Il quadro è preoccupante e da tutte le parti si guarda con qualche speranza alle due scadenze Ue: revisione dell’Ocm della carne bovina, riforma della Pac. Dalla revisione dell’Ocm i produttori di carne italiana bovina si attendono il superamento della inaccettabile chiusura comunitaria verso gli allevamenti intensivi, con l’abbattimento dei limiti sui premi, ostinatamente bloccati i primi 90 capi in allevamento, la revisione del tetto nazionale e l’apertura sul numero dei capi rispetto alla superficie foraggera. Dalla riforma comunitaria decisioni più realistiche, quindi tagli ai prezzi, ma non nella percentuale del 30% come si evince dalla Agenda 2000.

Degli aggiustamenti nazionali occorre rivedere le priorità e in attesa di godere dei vantaggi relativi all’anagrafe del bestiame, in altre parole del superamento dei ritardi che l’affidamento della gestione alla Sanità ha prodotto, occorre prepararsi per l’applicazione sulla normativa della certificazione delle carni, un obiettivo importante per riconquistare la fiducia dei consumatori e quindi riconquistare una normalizzazione della domanda, in altre parole del mercato.

Un contributo, non secondario, deve venire dalla promozione, per la quale alle contribuzioni comunitarie debbono aggiungersi programmi partecipati da tutte le componenti e gestioni dove tempestività e trasparenza restano elementi essenziali.

Un’attenzione a sé riguarda la semplificazione delle norme relative alla gestione del "piano carne", i cui obiettivi si collocano nel solco della qualità, ma anche della commercializzazione. Quest’ultima da realizzare con accordi interprofessionali che vanno oltre la legislazione vigente, da conseguire con il concorso delle istituzioni pubbliche preposte alla vigilanza e alla operatività del "piano". La carne in genere e quella bovina in particolare, a causa delle conseguenze psicologiche provocate dalla "vacca pazza", è un prodotto dove il valore aggiunto si è ridotto e la redditività è scesa a livelli di guardia. Partendo da questo assunto acquista attualità la proposta di accordi interprofessionali di fornitura, già avanzata in passato, fatta propria dagli ideatori del "piano carni", intesa come opportunità per le componenti della filiera di ripartire il VA in relazione ai rischi e ai ruoli di ognuno, creando le premesse per un’intesa che, rassicurando sui ricavi, avrà la funzione di far uscire il comparto dalla aleatorietà che da troppi anni lo caratterizza, provocando abbandoni a catena che minano le basi della produzione nazionale, e di conseguenza impoveriscono, a monte e a valle della produzione, l’industria degli input produttivi e quella della macellazione, lavorazione e conservazione delle carni.

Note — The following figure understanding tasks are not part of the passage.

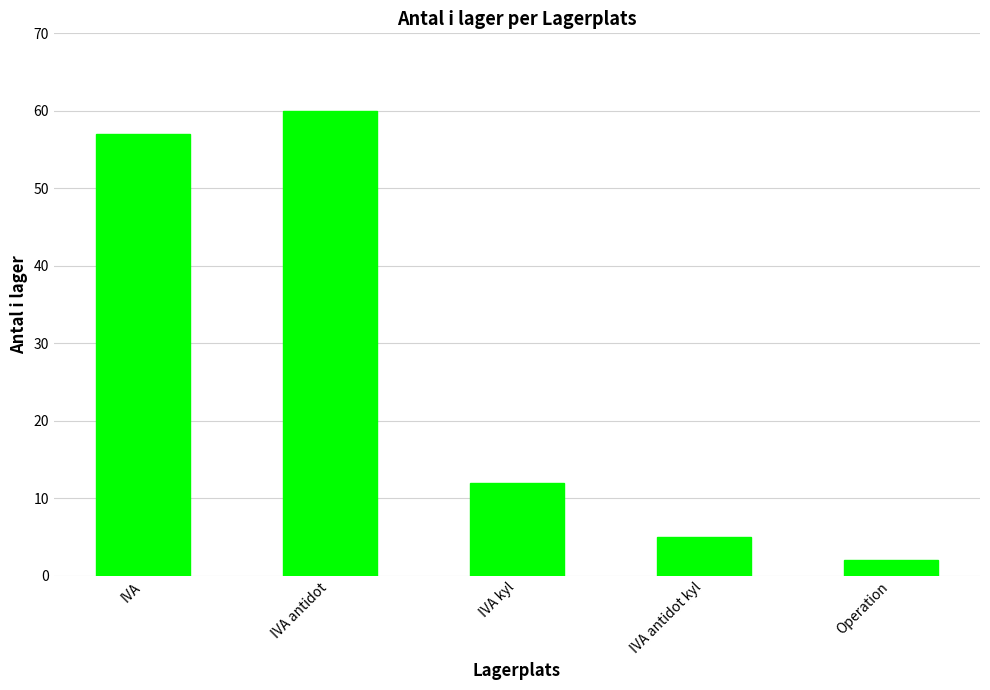

What position from the right is IVA antidot?

4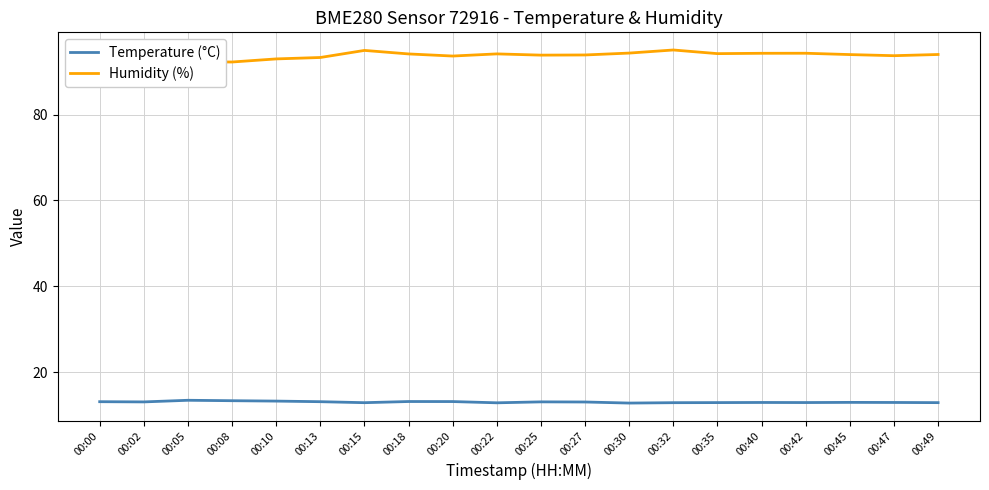

Rank the series by their maximum value, from highest to lowest.

Humidity (%), Temperature (°C)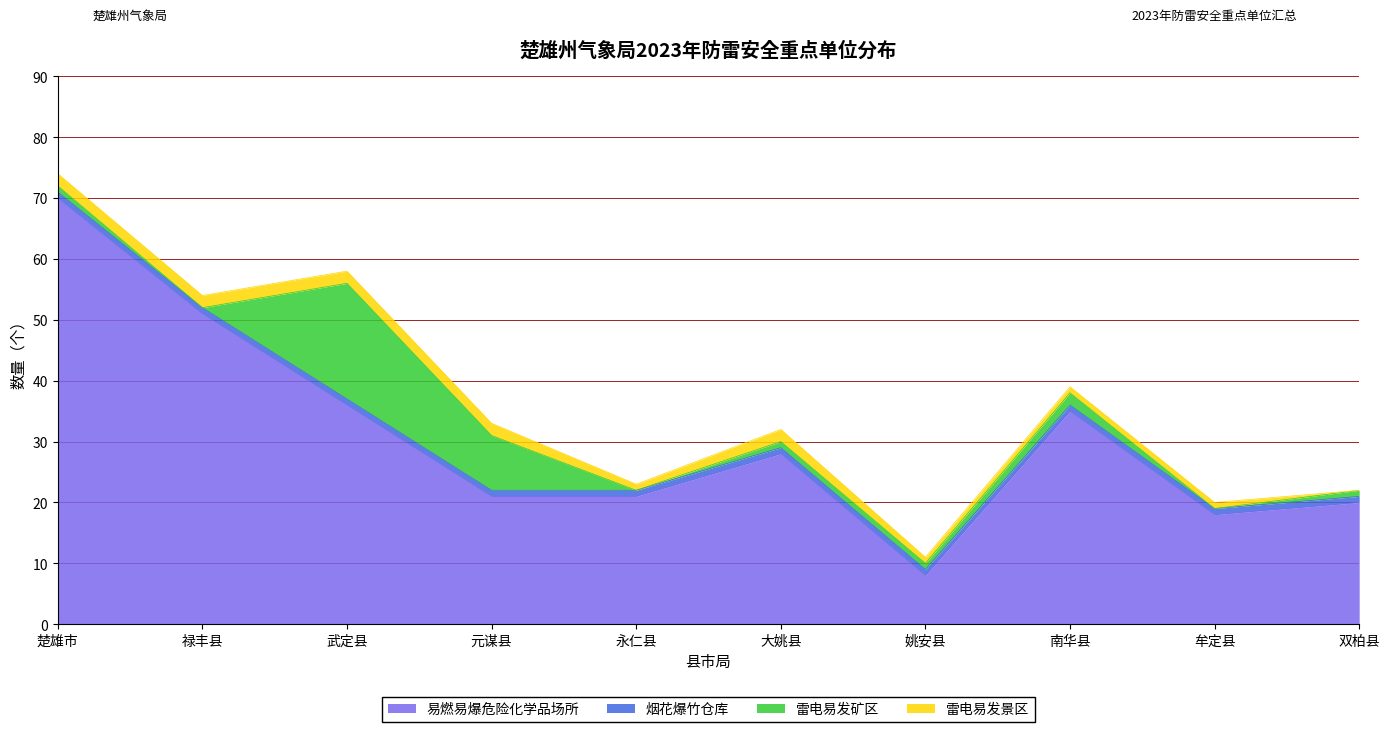

What is the sum of all 雷电易发景区 values?

14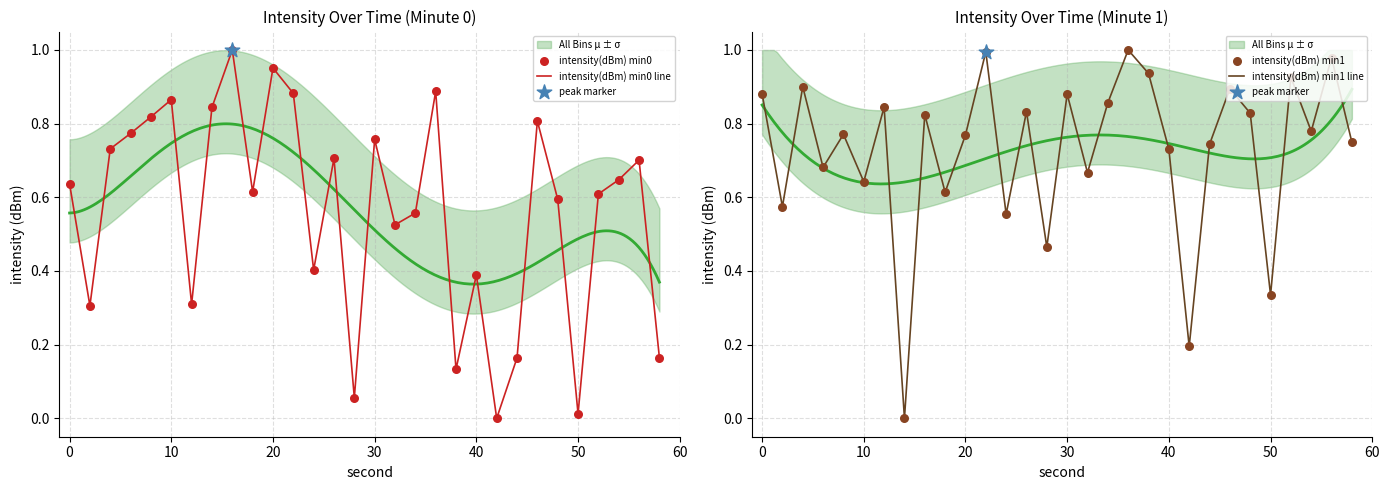

Which series has the largest total across all categories?

intensity(dBm) min1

Intesa come anticamera della collaborazione. Intesa come antidoto alla concorrenza o all’affermazione del più forte o del più scaltro. Un comportamento che mira a capovolgere una prassi, una cultura. Utopia? Forse, ma la caduta del muro di Berlino dimostra che niente è perenne e che se alla base di un cambiamento c’è oltre al buon senso la volontà è possibile realizzarlo.

Va proposto nella convinzione che vent’anni di corretta interazione tra produttori e operatori della carne nel campo dello stoccaggio pubblico non siano passati invano e da questa esperienza sia possibile trarre utili elementi per un esame della situazione e passare dalla interazione alla collaborazione, soprattutto se l’obiettivo è quello di sostituire alla precarietà della domanda e offerta un po’ di certezza e con questa anche la possibilità di rassicurare le componenti della filiera su un’equa ripartizione del VA.